In the excerpt on the "I" in science writing, which museum did Brian Switek visit as a child?

> [Excerpt]:
+ + +

The “I” in Science Writing

As scientists and journalists, we strive for objectivity. As writers, though, it helps to remember that a pinch of personality can go a long way toward creating an engaging narrative.

by Rachel Bernstein


(Image credit: Book cover — My Beloved Brontosaurus by Brian Switek)

Scientists and journalists alike understand the importance of objectivity as the only way to truly get to the bottom of a complicated story. I was recently reminded, though, that writers have a slightly different remit. It isn’t enough just to find the answers; writers also have to communicate them clearly and engagingly, and a personal perspective can be a great tool for the job.

Brian Switek beautifully illustrates this principle in My Beloved Brontosaurus: On the Road with Old Bones, New Science, and Our Favorite Dinosaurs. The book is a fun, well-researched jaunt through dinosaur science old and new, and in some ways it’s also Switek’s personal love song to the prehistoric beasts that have fascinated him since his childhood. He doesn’t try to hide his personal investment in the topic. Instead, he enriches the book with personal anecdotes about childhood visits to New York City’s American Museum of Natural History, more recent field visits and museum trips across the Southwest, and his feelings about his favorite dinosaur and the book’s mascot, “Brontosaurus,” which has gone through a bit of an identity crisis. (According to naming conventions, “Brontosaurus” should more correctly be called Apatosaurus, but for some reason “Brontosaurus” just won’t seem to go away, creating general confusion and heartbreak for some.)

+ + +

> [Data extract]:
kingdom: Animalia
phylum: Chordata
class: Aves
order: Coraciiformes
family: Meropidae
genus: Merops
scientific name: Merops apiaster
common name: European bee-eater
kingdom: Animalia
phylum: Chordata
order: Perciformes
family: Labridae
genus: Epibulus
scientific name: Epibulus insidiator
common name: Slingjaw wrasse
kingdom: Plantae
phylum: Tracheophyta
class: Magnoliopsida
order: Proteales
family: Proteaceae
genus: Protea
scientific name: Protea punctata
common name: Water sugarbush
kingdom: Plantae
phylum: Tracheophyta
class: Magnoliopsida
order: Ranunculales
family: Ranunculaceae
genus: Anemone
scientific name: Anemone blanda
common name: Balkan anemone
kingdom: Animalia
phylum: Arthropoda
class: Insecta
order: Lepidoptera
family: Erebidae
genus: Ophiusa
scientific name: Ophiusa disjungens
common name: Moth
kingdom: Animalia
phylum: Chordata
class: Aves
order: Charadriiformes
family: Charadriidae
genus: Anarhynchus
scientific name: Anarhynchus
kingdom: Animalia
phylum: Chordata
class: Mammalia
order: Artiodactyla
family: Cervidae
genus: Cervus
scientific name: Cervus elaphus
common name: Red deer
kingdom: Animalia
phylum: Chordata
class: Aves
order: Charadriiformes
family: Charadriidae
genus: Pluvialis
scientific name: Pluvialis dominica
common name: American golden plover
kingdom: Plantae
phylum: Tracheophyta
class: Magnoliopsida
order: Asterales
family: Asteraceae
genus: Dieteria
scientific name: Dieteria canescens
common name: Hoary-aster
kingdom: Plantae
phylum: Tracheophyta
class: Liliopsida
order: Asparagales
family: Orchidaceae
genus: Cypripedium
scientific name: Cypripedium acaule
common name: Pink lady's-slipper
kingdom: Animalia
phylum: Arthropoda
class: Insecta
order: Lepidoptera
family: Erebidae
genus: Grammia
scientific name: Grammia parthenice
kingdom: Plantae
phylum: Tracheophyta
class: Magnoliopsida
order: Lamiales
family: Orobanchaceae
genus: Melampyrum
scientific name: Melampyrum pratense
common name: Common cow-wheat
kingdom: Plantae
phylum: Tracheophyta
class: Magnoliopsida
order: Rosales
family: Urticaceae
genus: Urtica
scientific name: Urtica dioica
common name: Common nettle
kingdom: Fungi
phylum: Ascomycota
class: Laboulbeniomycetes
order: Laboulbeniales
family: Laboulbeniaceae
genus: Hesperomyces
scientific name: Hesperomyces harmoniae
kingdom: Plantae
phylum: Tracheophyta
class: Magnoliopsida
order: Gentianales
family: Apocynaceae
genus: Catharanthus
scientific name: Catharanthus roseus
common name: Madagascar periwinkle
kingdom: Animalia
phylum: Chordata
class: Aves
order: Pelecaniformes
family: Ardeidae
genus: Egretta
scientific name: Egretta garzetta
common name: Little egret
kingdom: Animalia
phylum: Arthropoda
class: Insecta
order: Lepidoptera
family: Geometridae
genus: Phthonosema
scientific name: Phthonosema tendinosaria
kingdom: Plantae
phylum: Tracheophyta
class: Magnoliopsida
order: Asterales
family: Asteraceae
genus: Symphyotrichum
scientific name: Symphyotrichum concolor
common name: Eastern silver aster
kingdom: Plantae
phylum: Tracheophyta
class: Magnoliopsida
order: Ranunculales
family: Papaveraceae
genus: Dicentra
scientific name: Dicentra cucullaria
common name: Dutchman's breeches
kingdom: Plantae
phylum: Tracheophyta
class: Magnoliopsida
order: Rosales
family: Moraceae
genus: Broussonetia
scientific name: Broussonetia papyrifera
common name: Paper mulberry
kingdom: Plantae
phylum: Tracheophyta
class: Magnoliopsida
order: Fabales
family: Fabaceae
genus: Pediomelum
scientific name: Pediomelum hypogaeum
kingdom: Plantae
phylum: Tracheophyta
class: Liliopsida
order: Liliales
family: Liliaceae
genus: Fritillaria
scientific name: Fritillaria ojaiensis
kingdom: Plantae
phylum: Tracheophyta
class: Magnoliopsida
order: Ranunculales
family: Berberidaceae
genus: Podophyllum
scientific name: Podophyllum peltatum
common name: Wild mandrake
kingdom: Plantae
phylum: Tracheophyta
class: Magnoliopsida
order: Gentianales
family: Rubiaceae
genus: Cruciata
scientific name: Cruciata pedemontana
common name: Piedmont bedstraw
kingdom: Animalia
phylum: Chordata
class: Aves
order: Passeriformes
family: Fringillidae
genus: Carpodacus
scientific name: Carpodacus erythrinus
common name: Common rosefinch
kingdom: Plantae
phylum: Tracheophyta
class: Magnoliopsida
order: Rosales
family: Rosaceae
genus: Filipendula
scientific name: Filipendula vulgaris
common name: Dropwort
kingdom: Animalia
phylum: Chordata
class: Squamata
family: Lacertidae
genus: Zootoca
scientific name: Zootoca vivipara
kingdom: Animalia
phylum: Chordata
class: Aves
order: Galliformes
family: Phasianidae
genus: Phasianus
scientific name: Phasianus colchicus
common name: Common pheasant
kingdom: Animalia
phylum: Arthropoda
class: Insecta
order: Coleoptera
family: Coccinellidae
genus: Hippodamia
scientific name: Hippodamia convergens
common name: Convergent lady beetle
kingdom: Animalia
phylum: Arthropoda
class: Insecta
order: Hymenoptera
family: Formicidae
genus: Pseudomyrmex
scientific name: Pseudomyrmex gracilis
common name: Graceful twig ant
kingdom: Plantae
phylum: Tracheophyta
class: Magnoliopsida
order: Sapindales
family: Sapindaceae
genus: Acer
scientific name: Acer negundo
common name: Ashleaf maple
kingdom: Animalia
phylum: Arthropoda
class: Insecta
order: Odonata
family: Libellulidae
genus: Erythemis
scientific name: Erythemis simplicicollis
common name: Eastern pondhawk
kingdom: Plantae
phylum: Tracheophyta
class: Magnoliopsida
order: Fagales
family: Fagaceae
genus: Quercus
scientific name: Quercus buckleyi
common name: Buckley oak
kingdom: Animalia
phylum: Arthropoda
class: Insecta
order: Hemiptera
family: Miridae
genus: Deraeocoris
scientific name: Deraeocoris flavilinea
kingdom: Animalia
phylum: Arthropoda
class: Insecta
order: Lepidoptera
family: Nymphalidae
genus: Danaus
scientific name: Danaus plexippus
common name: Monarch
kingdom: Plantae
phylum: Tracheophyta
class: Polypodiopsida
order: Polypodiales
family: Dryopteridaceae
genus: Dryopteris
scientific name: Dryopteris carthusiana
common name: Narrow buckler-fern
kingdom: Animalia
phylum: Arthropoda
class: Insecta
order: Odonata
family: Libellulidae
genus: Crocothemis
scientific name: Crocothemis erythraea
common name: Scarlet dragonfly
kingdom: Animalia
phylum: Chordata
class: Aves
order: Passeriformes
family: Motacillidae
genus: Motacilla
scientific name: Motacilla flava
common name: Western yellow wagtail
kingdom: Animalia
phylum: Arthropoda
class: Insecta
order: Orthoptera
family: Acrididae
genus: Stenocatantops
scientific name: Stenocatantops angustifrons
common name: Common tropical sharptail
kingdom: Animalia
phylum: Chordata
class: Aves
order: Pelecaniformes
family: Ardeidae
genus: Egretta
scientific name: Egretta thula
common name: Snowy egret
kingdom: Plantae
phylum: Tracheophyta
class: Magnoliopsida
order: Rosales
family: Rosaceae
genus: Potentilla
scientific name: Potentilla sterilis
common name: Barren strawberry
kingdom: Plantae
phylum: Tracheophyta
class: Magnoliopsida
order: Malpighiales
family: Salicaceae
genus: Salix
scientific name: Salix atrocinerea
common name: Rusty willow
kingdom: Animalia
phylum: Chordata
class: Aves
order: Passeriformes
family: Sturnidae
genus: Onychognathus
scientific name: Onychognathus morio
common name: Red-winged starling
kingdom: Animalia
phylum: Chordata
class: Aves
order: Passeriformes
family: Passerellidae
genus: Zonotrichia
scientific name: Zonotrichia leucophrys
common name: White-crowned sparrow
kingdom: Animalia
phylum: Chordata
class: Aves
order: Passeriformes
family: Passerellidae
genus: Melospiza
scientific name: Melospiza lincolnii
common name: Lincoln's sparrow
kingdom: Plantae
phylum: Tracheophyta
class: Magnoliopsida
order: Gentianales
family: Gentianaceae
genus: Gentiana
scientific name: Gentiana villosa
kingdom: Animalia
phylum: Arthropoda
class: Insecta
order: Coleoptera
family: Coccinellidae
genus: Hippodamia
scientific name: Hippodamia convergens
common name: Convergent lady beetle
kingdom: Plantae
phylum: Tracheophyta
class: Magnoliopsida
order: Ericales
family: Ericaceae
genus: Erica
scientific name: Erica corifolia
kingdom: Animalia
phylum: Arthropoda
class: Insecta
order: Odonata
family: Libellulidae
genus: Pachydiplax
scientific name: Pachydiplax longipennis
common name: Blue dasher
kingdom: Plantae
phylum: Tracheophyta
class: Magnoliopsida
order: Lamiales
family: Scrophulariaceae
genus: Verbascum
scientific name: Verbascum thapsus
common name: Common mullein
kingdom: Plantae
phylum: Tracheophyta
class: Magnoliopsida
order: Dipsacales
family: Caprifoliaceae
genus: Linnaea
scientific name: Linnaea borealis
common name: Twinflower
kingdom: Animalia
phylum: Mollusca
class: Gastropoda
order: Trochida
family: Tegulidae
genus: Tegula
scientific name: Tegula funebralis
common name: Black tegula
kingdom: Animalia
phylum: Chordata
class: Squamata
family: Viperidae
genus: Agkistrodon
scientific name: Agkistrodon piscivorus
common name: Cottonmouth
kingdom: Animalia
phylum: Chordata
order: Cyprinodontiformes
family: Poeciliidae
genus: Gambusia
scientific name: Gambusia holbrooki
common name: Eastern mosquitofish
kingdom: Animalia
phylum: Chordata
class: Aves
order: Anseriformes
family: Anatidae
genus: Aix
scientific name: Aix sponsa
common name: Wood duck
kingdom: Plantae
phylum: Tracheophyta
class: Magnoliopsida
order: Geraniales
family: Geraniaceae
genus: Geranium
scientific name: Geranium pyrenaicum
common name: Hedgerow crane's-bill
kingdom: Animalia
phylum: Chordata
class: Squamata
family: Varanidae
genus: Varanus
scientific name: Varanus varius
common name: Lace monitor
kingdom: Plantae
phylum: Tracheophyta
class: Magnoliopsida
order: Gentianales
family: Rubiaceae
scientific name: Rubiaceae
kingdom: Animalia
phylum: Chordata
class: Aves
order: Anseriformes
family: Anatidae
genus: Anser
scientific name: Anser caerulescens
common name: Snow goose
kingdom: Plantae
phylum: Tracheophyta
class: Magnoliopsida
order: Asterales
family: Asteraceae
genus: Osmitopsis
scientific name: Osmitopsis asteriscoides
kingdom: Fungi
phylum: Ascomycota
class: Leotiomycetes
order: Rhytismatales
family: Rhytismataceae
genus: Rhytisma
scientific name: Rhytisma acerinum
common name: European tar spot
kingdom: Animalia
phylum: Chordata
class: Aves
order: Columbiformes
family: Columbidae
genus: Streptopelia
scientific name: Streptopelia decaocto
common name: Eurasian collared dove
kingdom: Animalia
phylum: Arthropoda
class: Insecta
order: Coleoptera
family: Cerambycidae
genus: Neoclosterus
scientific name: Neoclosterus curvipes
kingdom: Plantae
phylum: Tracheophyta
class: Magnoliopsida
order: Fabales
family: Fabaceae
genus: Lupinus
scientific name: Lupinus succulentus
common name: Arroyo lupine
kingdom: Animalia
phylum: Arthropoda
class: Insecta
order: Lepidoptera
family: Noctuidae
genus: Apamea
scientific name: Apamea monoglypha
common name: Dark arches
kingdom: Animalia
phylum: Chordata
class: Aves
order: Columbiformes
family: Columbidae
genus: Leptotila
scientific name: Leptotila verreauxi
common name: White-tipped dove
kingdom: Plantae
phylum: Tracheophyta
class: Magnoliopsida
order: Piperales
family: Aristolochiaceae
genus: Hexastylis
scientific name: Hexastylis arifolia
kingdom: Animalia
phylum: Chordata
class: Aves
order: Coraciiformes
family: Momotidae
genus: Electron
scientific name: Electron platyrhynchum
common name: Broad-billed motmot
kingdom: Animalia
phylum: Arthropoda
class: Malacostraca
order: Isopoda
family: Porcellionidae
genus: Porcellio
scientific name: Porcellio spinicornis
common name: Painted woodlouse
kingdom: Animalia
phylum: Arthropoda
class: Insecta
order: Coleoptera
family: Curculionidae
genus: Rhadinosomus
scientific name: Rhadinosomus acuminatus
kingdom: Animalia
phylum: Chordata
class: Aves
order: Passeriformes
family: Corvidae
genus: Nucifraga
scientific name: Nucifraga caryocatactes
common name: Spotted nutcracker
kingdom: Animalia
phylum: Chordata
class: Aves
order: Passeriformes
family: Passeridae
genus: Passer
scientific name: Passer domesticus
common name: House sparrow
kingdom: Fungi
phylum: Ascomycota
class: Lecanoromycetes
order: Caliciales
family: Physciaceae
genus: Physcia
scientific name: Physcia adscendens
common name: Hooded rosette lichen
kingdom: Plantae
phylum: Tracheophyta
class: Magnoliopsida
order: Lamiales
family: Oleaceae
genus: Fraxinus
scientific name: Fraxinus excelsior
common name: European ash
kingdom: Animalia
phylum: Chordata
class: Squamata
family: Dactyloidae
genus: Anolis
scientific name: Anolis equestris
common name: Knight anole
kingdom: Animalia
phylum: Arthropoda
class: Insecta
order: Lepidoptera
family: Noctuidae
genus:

+ + +

> [Written solution]: New York City's American Museum of Natural History.